Stored data entries
──────

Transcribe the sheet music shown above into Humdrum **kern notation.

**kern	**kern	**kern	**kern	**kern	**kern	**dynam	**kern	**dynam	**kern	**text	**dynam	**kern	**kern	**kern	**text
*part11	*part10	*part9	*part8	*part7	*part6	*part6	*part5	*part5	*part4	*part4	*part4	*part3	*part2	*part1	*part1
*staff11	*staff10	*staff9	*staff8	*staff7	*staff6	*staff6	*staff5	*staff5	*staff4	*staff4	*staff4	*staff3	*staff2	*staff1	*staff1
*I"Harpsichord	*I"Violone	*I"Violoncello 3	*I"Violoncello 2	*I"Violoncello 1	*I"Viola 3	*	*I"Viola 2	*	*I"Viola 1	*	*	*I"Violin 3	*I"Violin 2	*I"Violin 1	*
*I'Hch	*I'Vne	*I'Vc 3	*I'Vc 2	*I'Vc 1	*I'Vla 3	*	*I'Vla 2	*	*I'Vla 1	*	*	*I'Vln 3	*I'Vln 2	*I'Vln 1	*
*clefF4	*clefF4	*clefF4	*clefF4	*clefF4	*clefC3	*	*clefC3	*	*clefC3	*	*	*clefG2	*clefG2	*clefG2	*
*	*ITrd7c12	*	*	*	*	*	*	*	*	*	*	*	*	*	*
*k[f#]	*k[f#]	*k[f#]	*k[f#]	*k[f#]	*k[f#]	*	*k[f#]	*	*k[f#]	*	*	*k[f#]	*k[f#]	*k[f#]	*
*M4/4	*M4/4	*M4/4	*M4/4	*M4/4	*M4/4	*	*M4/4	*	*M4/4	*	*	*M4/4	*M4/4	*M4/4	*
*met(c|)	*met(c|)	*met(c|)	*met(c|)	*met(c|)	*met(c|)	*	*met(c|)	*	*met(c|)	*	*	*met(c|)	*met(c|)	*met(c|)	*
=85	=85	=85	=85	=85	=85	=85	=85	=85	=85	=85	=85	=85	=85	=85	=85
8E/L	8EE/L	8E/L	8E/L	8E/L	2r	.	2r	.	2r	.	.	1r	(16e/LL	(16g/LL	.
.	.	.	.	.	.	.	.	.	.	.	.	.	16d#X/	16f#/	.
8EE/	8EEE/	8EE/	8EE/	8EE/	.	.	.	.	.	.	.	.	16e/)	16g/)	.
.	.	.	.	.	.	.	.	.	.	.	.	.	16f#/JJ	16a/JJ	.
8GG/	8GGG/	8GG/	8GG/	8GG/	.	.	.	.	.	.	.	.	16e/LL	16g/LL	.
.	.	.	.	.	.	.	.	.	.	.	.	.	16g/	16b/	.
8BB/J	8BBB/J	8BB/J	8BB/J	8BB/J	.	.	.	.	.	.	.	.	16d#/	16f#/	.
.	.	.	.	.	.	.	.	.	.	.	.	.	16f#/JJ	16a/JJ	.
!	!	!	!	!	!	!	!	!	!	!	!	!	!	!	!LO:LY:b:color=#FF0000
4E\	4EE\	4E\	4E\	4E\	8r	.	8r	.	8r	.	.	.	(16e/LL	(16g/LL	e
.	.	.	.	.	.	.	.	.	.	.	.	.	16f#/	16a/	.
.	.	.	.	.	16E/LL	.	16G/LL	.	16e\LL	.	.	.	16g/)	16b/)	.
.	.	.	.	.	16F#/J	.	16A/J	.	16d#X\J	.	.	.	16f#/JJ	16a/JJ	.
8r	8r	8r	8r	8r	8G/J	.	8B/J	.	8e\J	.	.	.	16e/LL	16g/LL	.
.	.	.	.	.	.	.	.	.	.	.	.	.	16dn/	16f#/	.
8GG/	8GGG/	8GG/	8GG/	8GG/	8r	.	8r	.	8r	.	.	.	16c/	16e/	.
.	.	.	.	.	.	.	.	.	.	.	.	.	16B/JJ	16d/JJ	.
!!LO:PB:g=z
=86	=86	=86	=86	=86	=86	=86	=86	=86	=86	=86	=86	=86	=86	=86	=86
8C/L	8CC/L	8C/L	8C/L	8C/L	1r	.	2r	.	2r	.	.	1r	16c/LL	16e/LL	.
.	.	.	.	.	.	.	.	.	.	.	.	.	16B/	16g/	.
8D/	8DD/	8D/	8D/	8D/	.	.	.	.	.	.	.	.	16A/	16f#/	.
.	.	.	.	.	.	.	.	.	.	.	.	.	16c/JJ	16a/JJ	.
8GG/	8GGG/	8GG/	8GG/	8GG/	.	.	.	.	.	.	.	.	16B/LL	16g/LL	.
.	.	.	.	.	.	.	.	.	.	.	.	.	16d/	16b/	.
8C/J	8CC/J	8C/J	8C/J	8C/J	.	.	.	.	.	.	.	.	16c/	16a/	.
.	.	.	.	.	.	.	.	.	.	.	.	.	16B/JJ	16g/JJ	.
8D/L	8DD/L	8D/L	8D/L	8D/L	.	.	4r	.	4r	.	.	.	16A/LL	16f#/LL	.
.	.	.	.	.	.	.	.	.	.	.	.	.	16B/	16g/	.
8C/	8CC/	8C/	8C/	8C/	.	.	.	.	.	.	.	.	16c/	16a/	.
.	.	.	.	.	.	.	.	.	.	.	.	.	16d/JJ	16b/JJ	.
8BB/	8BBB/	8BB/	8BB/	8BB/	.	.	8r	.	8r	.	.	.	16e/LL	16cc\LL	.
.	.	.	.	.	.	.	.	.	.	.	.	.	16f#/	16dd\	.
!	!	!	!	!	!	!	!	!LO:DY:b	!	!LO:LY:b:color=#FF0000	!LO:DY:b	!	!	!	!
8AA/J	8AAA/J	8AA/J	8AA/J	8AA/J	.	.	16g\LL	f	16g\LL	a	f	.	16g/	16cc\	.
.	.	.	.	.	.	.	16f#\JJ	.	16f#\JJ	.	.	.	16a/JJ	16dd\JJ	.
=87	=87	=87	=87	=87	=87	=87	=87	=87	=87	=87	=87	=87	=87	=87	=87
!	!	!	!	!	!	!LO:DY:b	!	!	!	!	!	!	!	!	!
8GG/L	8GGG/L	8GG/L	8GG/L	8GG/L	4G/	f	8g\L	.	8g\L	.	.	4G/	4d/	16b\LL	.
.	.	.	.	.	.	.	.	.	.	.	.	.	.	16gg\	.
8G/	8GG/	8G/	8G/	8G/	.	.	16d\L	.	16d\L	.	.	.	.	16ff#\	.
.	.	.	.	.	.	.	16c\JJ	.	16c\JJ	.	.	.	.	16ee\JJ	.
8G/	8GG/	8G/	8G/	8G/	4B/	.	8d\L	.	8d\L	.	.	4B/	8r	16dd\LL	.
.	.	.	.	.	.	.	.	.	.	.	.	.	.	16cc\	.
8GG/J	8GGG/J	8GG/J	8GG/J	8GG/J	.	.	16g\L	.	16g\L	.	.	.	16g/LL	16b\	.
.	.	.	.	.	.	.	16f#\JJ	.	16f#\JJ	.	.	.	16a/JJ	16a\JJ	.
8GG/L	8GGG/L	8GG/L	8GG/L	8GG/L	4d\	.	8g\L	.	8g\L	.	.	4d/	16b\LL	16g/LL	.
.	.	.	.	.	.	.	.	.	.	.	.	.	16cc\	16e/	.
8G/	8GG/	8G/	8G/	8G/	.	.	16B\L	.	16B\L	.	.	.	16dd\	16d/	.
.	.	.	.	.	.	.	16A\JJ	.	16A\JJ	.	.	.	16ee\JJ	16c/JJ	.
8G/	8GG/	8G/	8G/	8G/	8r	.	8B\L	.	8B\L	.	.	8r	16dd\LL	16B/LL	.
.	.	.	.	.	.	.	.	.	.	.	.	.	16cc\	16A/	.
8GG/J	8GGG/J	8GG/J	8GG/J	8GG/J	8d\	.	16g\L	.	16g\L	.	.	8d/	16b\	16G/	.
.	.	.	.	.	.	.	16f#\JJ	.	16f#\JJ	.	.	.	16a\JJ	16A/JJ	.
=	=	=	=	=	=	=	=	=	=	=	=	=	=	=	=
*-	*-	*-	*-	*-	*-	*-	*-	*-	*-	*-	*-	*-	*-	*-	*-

──────

Exercise> Please report every line of the material above that contains the string "color", treating case as significant.

Answer to the task>
!	!	!	!	!	!	!	!	!	!	!	!	!	!	!	!LO:LY:b:color=#FF0000
!	!	!	!	!	!	!	!	!LO:DY:b	!	!LO:LY:b:color=#FF0000	!LO:DY:b	!	!	!	!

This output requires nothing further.